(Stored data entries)
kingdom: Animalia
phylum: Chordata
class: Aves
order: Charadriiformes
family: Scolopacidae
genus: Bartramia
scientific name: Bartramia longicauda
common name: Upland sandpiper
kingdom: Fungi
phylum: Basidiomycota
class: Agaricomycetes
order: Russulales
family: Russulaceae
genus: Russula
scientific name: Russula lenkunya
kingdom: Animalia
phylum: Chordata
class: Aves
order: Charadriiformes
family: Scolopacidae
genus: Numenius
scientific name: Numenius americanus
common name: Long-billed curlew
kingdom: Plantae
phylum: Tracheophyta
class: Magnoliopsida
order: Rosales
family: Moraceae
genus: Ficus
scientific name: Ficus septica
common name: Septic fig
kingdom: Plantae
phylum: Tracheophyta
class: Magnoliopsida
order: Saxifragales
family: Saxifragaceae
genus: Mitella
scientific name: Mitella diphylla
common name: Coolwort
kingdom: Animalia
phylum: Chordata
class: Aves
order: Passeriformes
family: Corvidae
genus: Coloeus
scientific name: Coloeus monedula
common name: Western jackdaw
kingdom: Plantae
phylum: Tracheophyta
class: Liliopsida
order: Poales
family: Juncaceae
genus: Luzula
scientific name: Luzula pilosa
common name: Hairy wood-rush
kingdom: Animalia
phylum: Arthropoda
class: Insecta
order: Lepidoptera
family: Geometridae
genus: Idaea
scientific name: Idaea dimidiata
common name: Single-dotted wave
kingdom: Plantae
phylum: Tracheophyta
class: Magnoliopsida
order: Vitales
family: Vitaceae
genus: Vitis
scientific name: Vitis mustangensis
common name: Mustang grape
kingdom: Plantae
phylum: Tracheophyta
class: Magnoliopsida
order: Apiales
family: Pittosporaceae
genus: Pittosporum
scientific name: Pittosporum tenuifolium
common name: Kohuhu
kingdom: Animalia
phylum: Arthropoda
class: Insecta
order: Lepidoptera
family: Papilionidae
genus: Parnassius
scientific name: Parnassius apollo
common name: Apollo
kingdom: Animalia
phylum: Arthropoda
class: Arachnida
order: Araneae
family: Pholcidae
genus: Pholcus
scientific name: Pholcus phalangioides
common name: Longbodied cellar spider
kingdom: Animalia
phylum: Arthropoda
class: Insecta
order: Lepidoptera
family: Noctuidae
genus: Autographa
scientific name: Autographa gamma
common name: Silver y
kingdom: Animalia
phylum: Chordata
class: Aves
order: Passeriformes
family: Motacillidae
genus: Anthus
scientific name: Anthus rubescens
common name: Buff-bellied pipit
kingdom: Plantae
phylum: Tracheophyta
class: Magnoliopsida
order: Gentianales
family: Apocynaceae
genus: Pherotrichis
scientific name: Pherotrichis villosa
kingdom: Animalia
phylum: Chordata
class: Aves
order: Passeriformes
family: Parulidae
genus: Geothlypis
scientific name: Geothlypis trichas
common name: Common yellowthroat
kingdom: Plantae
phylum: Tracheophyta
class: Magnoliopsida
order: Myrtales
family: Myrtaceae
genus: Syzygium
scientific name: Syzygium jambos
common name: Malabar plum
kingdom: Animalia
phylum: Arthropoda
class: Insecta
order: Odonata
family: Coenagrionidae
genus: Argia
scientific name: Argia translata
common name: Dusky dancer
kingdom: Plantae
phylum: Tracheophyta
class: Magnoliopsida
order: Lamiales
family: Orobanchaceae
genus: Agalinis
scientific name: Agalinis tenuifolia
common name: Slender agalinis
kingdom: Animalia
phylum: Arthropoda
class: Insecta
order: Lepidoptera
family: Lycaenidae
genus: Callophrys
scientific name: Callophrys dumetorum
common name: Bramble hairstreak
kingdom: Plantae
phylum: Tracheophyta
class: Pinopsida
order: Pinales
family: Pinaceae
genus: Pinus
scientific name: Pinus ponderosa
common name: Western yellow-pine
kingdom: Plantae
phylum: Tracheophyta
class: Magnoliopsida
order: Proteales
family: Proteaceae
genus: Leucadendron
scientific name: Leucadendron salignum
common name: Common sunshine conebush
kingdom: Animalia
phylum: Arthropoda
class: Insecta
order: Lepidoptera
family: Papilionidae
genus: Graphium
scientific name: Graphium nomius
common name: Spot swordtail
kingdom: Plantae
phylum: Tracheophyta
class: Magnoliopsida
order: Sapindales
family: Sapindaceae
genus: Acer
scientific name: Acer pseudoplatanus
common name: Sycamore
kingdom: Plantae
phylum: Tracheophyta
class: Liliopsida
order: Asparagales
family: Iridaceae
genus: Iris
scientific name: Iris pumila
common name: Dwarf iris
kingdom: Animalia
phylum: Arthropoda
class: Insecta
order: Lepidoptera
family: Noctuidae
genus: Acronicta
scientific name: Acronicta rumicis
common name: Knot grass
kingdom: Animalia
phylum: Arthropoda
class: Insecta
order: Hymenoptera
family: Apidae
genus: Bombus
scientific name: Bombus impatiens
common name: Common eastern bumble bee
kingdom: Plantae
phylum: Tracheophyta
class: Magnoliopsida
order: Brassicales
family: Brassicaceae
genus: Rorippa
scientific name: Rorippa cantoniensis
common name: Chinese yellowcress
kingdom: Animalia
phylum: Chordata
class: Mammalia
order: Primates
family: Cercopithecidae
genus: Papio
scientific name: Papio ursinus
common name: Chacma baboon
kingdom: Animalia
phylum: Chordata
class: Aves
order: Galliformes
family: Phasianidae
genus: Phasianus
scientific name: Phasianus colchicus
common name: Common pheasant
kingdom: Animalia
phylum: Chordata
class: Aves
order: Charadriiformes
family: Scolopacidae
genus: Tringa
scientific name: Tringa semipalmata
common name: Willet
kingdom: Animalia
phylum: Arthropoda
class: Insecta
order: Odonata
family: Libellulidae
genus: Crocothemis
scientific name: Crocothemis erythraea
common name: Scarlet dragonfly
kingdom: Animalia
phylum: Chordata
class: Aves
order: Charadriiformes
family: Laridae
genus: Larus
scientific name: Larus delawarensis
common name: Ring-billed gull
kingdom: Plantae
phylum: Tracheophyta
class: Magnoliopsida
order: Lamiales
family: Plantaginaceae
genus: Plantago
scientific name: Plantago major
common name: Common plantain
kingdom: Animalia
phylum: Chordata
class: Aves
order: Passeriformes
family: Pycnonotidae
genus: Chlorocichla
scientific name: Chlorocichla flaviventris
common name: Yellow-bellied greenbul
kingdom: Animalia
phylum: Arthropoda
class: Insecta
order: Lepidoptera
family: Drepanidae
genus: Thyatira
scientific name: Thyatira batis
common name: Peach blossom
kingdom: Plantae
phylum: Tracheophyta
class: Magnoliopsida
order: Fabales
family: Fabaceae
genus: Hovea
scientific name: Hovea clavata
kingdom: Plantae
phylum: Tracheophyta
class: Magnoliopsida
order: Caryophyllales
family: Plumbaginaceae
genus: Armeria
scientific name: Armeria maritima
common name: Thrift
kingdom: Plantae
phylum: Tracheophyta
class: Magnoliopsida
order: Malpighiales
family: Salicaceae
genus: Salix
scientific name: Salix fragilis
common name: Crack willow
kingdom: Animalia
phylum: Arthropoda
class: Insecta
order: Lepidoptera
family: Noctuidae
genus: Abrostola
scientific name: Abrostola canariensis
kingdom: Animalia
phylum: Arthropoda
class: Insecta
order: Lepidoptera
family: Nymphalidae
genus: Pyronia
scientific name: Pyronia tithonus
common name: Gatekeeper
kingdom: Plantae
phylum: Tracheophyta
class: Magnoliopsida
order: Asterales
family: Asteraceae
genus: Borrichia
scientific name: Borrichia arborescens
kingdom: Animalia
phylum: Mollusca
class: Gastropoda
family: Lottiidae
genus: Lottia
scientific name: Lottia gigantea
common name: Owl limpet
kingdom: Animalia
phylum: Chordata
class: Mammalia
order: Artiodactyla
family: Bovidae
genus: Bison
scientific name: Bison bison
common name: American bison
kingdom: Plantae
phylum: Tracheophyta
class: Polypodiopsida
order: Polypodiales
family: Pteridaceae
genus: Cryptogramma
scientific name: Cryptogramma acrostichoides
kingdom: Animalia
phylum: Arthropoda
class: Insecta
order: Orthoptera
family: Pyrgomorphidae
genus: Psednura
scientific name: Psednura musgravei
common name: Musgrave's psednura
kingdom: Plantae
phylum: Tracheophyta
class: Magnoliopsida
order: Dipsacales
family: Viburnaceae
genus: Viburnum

**Written instruction:** Format the entries from the line holding "scientific name: Lottia gigantea" through the end of the entries, inclusive, as a two-column CSV with the headers field and value. Give one row per line, with each field in quotation marks, line breaks changed to spaces, and no other lines.

**Reply to the task:**
field,value
"scientific name:","Lottia gigantea"
"common name:","Owl limpet"
"kingdom:","Animalia"
"phylum:","Chordata"
"class:","Mammalia"
"order:","Artiodactyla"
"family:","Bovidae"
"genus:","Bison"
"scientific name:","Bison bison"
"common name:","American bison"
"kingdom:","Plantae"
"phylum:","Tracheophyta"
"class:","Polypodiopsida"
"order:","Polypodiales"
"family:","Pteridaceae"
"genus:","Cryptogramma"
"scientific name:","Cryptogramma acrostichoides"
"kingdom:","Animalia"
"phylum:","Arthropoda"
"class:","Insecta"
"order:","Orthoptera"
"family:","Pyrgomorphidae"
"genus:","Psednura"
"scientific name:","Psednura musgravei"
"common name:","Musgrave's psednura"
"kingdom:","Plantae"
"phylum:","Tracheophyta"
"class:","Magnoliopsida"
"order:","Dipsacales"
"family:","Viburnaceae"
"genus:","Viburnum"